This will be chock full of spoilers, people. But I've got to get my thoughts out.
2. The aunt from Twister has not aged a day. Good call moving out of Wakita, KS after that F5, Gran, though I think you would've been safer from violent, rotating vortices than in Bon Temps. That being said, I think Sookie should hook up with her cousin (I think cousin) Helen Hunt, because I think Vampire Bill would probably be a valuable addition to a storm chasing team.
3. Vampires cannot wash blood out of their hair while it's being foiled. And good thing, too. Long-haired Eric just didn't do the things that short-haired Eric does. (See: impregnates women worldwide on sight. When are you due?)
4. Bon Temps residents are tolerable of pretty much any and everything. You are a crazy stoned social worker and you want to house me and feed me and find the right path in life? Go ahead and move into my best friend's house and trash it while she's on vacation.
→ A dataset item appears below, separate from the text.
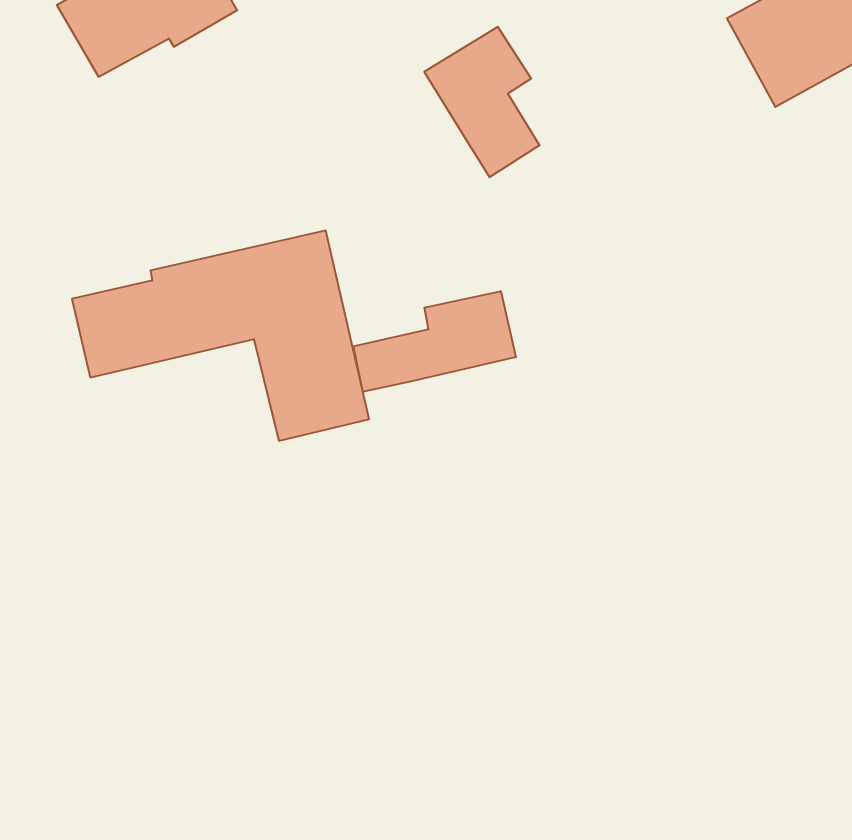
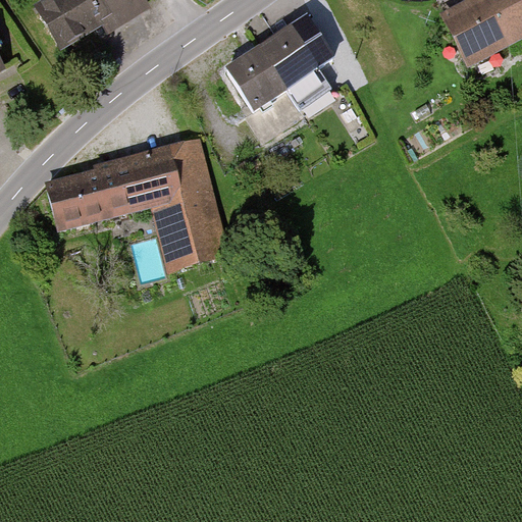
building: none -> [226,44,288,109]
building: [354,291,516,392] -> none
It's cool, as long as I can keep sleeping with the tall handsome guy named Eggs. (WHAT IS WRONG WITH YOU, TARA?!) Honestly, the Maryann thing was the worst twist ever.
5. Lafayette's insults never get any less awesome.
6. Bill saying "Sookehhh" will never get any more attractive. Blergh. Also "I AM VAMPIRE." Lulz.
7. Best friends? What best friends? All the best friends in Bon Temps are either demon-possessed or murderers.
8. Any scene with Sookie and Eric immediately makes up for the Maryann monstrosity and makes me all fluttery in my stomach.
9. Sam Merlotte will never, ever, ever, ever find love. And that is very sad, because he's the only person besides Terry Bellfleur who consistently shows up for work. AND he could be your boyfriend and man's best friend, but you don't have to buy dog food or take him to the vet! And he'll hire you on the spot, regardless of your sketchy history or, you know, lack of social security information. WHAT A NICE GUY. Is this crossing into weird territory? TOO BAD, because I love Sam Merlotte.
10. Hoyt Fortenberry is awesome and ALSO makes me feel very accomplished for 27 years old. I pay my own cell phone bill and live on my own, woot!
11. WORST. INTRO. EVER.
12. Janis Ian is actually really pretty. (And she agrees. She thinks she's really pretty.) She also traded her goth stereotype for something a little more hippie, which is fitting. Except for the evilness. She's kind of an evil hippie.
13. WHY DID THE MARYANN THING HAPPEN? I hope it's over. Forever. Plus, there was a lot of Very Bad Nudity going on when she was around.
14. Even in TV, it's only the crazy "Christians" that get screen time, which is why everyone hates them. And preacher's wives are scandalous and have big hair, also because it's full of secrets.
15. Jason Stackhouse could possibly be my favorite television redneck of all time. But he has a few weird "too close" brother/sister moments with Sookie.
16. Bill's maker is HORRIBLY annoying.
17. No matter the WTFery, the facepalming, the Very Bad Nudity, the Sam heartbreak (DAMNIT, somebody love Sam NOW!), the lack of acceptable number of Sookie and Eric scenes, the Tara idiocy, the Tara's mom's idiocy, I still cannot stop watching this train wreck of a show. I think I'm in for the long haul. Sigh. And I finally understand the Alexander Skarsgard fandom.